Douleur d'enseignant, douleurs d'enfants par M. J. Villaume

J’enseigne en classe de CM2 en ZEP, je suis maître formateur et militante aux CEMEA.
Je n’ai pas de cancre dans ma classe, que des élèves en souffrance affective ou éducative. Ils manquent cruellement d’adultes identificatoires. Leurs repères sont de bric et de broc…l’attention est globalement fugace, ils ont du mal à soutenir leur effort, mais quelle explosion de joie, quelle hystérie parfois, quand ils constatent qu’ils acceptent leur réussite. Nous manquons cruellement de thérapeutes pour nous aider à décrypter les blocages, à apaiser les douleurs, canaliser les débordements, les « trop pleins de manques ». Nous aurions aussi besoin de thérapeutes pour les maîtres, car combien est grande leur souffrance !
Pour moi, c’est douloureux de constater les dégâts chez les enfants, puis de voir les limites de mon action. Les élèves sont intelligents, vifs, mais leur disponibilité est fuyante… Je passe beaucoup de mon énergie à les apaiser, les rassurer sur leurs compétences…et beaucoup d’énergie aussi à les cadrer, à les ramener sur un terrain relationnel où leur colère doit s’exprimer mais surtout ne pas se retourner contre eux… Je travaille avec un thérapeute sophrologue qui entend ma propre douleur ; je me sens apaisée par ces séances, cela me permet de garder de la distance pour ne surtout pas être aspirée par le goufre des blessures des élèves.
M. J. Villaume

Eugène, de cancre à proviseur…

Un autre exemple de cancre qui, pour relever d’une logique différente, n’en est pas moins caractéristique du phénomène : E. Ducale, proviseur.

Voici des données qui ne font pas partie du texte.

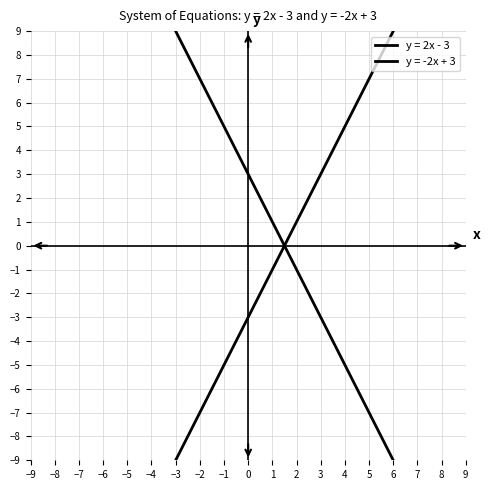

What is the value of the y = -2x + 3 point at the 2nd from the left?

19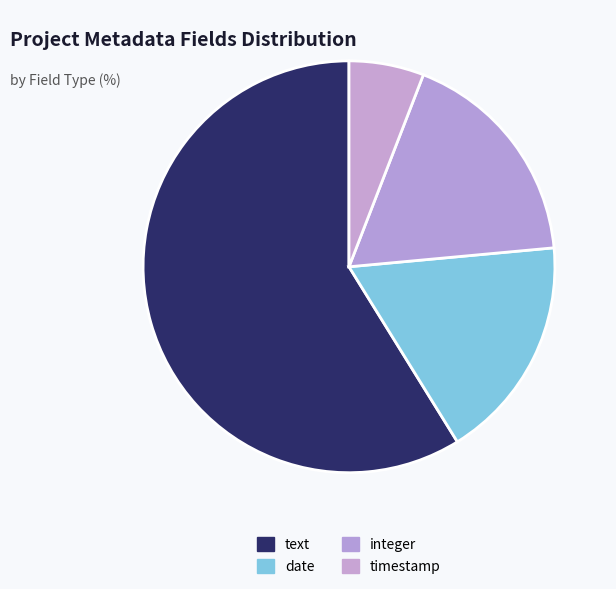

Which category accounts for the majority?

text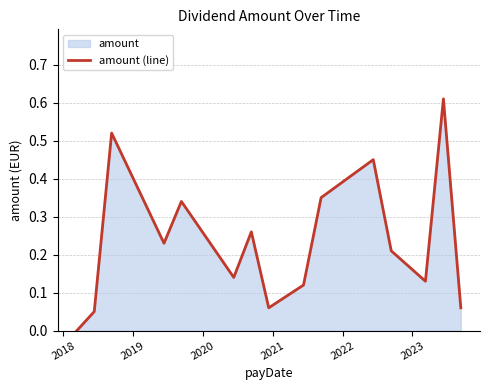

How many lines are shown in the chart?

1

Primaire convenable et secondaire de misère avant d’être renvoyé du lycée à la fin de la classe de 4ème (à l’époque lycée), sans que je ne comprenne bien ce qui se passait. Je me suis aperçu bien plus tard que je m’y ennuyais profondément, je n’y faisais quasiment rien d’autre que rêver.

Mon père me place à l’usine avant 15 ans, deux années d’apprentissage  puis deux CAP.

Onze ans pendant lesquels je porte un intérêt important à la vie sociale.

A 26 ans concours de professeur technique (préparation personnelle et CNED). Reçu en excellente place. Second concours du même domaine à 38 ans et nouveau (brillant) succès. Sollicité, je candidate à 39 ans pour devenir proviseur de LP. Reçu et nommé. A 41 ans proviseur de lycée. A 53 ans proviseur de lycée de la catégorie la plus élevée et autres responsabilités de niveau académique en formation pour adultes. Reconnaissances et décorations institutionnelles…Toujours sans baccalauréat !!!

J’ai constamment eu une pratique professionnelle atypique (de plusieurs points de vue : regard sur l’élève, engagements pédagogiques personnels, sens de l’entreprise, du projet, de la dynamique…).

Un souci permanent m’a fait observer cet élève là… et pas sa classe (encore moins sa classe d’âge…)

Le milieu professionnel, le monde enseignant, (profondément fonctionnaire) me l’a fait payer chèrement en fin de carrière en raison du dérangement, souvent du malaise que j’ai créé, autour de moi, dans mon parcours en demeurant sensiblement différent (pas dans le moule !).

Je suis ainsi convaincu d’être ainsi resté le cancre de mon enfance !

Je reste profondément marqué par mon parcours (cancre -> proviseur) et quelque part (maintenant que j’ai quitté le milieu enseignant pour le monde économique et la création d’entreprise) assez fier (mais ça, je le garde pour moi).